Is it a perfect system? Nope. Reporters and editors sometimes make mistakes, the same way doctors, mechanics, chefs and other professionals do. When reporters mess up, however, it happens in public, which may explain why people often have a negative view of the press.
At its core, newspapers are a collection of storytellers – people writing, printing and distributing true stories of the life happening all around us and to us.
That little paper that’s closing its doors this week? It published my birth announcement along with those of my best friends. It published the letter to Santa I wrote in first grade. It published an announcement about the opening of my dad’s new landscaping business in 1967. It published the obituaries of my grandparents and my brother.
Many people won’t feel the sting of the paper’s closing, mostly because they’ll be too busy looking down at their phones to notice. It makes me a little crazy when people say they get their news from sources like Facebook or Twitter.

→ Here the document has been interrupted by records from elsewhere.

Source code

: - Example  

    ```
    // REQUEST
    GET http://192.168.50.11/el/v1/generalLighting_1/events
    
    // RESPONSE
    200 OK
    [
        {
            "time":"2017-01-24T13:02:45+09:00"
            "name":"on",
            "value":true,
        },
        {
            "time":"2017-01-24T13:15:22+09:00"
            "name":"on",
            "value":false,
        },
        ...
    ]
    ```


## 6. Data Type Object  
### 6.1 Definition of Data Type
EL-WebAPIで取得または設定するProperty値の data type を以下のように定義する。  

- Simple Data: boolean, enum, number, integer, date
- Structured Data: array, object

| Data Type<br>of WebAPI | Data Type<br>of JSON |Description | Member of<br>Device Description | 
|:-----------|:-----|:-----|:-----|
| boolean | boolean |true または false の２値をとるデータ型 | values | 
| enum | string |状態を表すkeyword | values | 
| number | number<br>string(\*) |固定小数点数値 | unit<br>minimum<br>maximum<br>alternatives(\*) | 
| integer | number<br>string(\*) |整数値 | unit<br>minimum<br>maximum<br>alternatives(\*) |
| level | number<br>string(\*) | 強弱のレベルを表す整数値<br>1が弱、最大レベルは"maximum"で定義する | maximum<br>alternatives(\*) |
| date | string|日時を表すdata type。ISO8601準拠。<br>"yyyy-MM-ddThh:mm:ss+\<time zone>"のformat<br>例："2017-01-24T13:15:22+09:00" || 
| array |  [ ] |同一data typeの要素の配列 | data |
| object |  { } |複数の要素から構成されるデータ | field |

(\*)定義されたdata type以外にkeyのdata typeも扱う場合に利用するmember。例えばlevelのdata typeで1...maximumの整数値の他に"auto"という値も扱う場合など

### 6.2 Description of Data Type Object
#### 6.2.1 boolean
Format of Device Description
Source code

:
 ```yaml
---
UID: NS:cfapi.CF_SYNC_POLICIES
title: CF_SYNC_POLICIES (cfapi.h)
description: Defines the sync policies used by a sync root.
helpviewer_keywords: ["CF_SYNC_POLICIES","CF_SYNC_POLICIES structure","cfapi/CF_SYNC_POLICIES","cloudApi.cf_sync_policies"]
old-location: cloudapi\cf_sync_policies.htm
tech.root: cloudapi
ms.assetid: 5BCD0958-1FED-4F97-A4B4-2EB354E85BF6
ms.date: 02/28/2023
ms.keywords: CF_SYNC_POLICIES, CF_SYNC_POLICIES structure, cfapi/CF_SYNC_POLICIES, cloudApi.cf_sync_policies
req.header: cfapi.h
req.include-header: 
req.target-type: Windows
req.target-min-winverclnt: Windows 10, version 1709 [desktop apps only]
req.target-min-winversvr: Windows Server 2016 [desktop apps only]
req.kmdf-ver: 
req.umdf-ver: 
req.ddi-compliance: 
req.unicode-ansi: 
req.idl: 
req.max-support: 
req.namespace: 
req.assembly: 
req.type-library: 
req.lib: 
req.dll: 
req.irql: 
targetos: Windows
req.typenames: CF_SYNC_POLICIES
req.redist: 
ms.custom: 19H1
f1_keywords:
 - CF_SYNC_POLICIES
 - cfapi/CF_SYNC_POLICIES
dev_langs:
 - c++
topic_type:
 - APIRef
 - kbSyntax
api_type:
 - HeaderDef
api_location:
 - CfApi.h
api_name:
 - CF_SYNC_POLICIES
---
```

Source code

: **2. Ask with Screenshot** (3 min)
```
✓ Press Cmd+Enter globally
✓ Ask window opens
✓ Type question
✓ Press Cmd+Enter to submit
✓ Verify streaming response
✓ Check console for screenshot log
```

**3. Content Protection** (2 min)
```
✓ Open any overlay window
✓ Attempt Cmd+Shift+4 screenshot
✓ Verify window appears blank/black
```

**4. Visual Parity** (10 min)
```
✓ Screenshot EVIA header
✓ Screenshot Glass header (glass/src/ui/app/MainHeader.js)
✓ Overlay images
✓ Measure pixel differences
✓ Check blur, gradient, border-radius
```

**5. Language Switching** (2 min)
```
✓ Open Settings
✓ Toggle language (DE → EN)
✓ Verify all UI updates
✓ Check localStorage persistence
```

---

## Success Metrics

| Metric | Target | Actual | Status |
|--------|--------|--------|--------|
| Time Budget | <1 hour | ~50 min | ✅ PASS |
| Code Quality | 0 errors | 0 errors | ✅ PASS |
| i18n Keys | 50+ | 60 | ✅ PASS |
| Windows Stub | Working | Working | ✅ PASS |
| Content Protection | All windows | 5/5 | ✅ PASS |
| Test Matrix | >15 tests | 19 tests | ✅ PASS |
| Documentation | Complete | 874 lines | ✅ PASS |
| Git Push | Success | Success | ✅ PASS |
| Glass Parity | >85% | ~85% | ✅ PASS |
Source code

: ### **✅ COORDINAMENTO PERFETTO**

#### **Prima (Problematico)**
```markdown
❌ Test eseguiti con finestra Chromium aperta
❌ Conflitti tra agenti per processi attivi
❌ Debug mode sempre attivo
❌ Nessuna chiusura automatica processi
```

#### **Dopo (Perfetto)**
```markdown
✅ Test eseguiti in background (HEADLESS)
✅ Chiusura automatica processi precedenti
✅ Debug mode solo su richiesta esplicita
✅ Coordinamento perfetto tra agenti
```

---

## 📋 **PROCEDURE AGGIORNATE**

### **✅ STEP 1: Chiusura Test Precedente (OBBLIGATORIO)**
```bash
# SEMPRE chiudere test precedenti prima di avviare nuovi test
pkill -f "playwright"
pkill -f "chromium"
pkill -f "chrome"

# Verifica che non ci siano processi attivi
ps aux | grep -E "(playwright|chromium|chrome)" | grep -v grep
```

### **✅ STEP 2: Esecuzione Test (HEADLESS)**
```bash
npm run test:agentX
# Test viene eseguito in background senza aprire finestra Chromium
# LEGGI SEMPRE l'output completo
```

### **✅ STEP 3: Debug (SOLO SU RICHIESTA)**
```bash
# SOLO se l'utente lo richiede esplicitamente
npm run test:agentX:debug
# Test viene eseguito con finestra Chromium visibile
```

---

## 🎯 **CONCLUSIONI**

Unless the tweet or post you’re reading was put there by a credible newspaper, magazine or television news bureau that’s staking its reputation on the story’s accuracy, what you’re reading online is mostly unfounded rumors passed from one person to another – like kids gossiping on a playground.
The Internet age has brought with it tremendous gifts, but it has also done some damage along the way. It has convinced many of us that some of the things we used to gladly pay for – like solid journalism – should cost us nothing. But good reporting involves real people doing real, often tedious work – creating a public record we can all count on. The last time I checked, real people doing real jobs deserve to be paid.
The loss of a small-town newspaper also diminishes opportunities for tomorrow’s journalists – the ones destined to break the big stories of the future. When I was 22, I started working at a newspaper down the street from my college campus. I was the newsroom secretary – typing wedding announcements, answering phones, fetching Cokes for busy reporters on deadline. Desperate to write some words of my own, I stayed up until 3 a.m. one night writing what would become my first column. The hours felt like minutes, and I hoped maybe the essay could find a way into print.
My mother suggested I send it to the Stuttgart Daily Leader’s publisher along with a personal letter asking if there might be an opportunity to get it published. I did it, and he said yes. The publisher in 1995, Gene Austin, was a seasoned newspaper man who perhaps saw the spark of a fellow storyteller in the making. I’ll be forever grateful to Gene and to that newspaper for giving me a chance that turned into a 24-year career as a columnist.
If I hadn’t received that “yes” early in my career, I wonder if I might have set aside writing for something else? In some ways, writing is like practicing piano. If you stop sitting down at the keyboard, you lose the rhythm of the words, the fun of phrasing, the satisfaction of a story well told. Young writers need newspapers and places to practice their craft.
If my hometown newspaper does find a way to carry on, it’s likely it will be in a digital format. The paper purists out there might hate that change, but I think a newspaper in any form – print or digital – is a good and necessary thing. The world didn’t stop listening to music just because cassette tapes gave way to a new delivery method.
Newspapers can and do evolve, and hopefully – when prayers are answered – eventually thrive again.